Adobe has been running ads for Flex 2 on TechCrunch (an FM site), and caught the attention of blogger Ryan Stewart (Digital Backcountry). Folks at Adobe must be thrilled that their ads are driving editorial coverage by influential authors.
The bummer is that Ryan really didn’t like the banner creative. “How can a company so ‘in’ with designers have such horrible advertising? I don’t get it? Do these appeal to anyone? Am I crazy?” Instead of hiding their heads in the sand, though, the Adobe team took this an opportunity to learn from and engage with a core group of customers. Here’s Jeff Whatcott, Sr. Director, Product Marketing for Adobe’s Enterprise & Developer Busines Unit (my emphasis):
“Thanks for the feedback. We hear you. We’re pulling the plug on this creative execution for the Flex 2 online advertising campaign. Please pardon our dust while we regroup. Please read on, because we’re going to need your help to make this better.
It’s great to have a product that everybody loves so deeply that they fuss about every factor contributing to it’s market success, including the creative direction of the online advertising. Our community rocks. Thank you!
In the spirit of openness and transparency, let me provide a little backstory on this campaign. The short version is that it ended up being a bad execution on some solid original concepts that came directly from developers just like you. Our agency actually did roll up their sleeves and get out there and interview (and film) real Flex and non-Flex developers to get inside their head and to test some concepts. The original concepts for this campaign tested really well with the developers, but we somehow lost our way as the creative progressed from concept to actual banners injected into a page. Oops. Our internal review processes certainly should have stopped it earlier, and I’m going to be looking into that, but we are where we are.
So where do we go from here? I think it might be useful to apply some collaborative community feedback approaches to the development of Flex developer marketing. It’s clear that you guys have a lot of passion about this, and I would love to harness that as long as it ends up producing marketing that works.
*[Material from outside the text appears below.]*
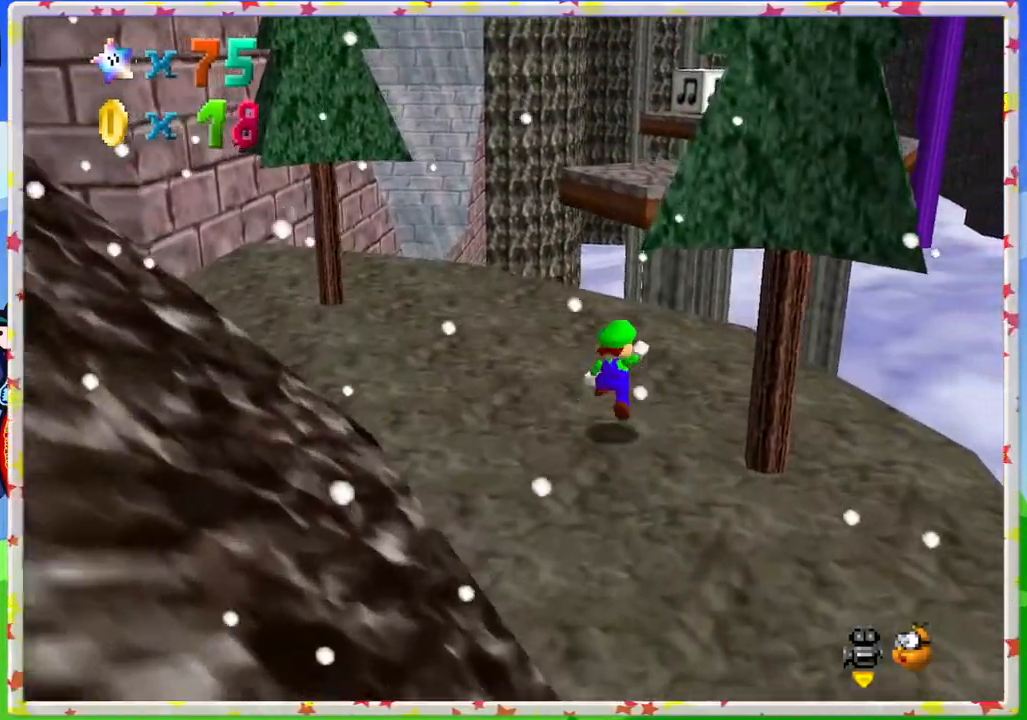
{"buttons": [], "left_stick": "up", "events": [[150, "A", "up"]]}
We all have a stake in that.
So here’s the invitation: please jump on this thread with your specific suggestions for what the Flex online advertising should say and what is should look like. What should the tone be (sophisticated, edgy, friendly, in your face, or what have you)? What should the catchy tag line be? What should the short product description be? What benefits, if any, should we mention right in the ad and what should be on the jump page? Should we bang directly on the competition (think Oracle ads) or should we focus on our own strengths? What creative concepts should we consider (code puzzles that convey a message, movies of Flex coding/results, what else)?
This is your chance to tell us how it should be done. Let us have it. We’ll parse it and see what we can come up with. We may even come back to you to test some stuff before we throw it up on TechCrunch again.
Thanks”
What’s that Martial Art that turns the opponent’s own weight and strength against him, Jujitsu?!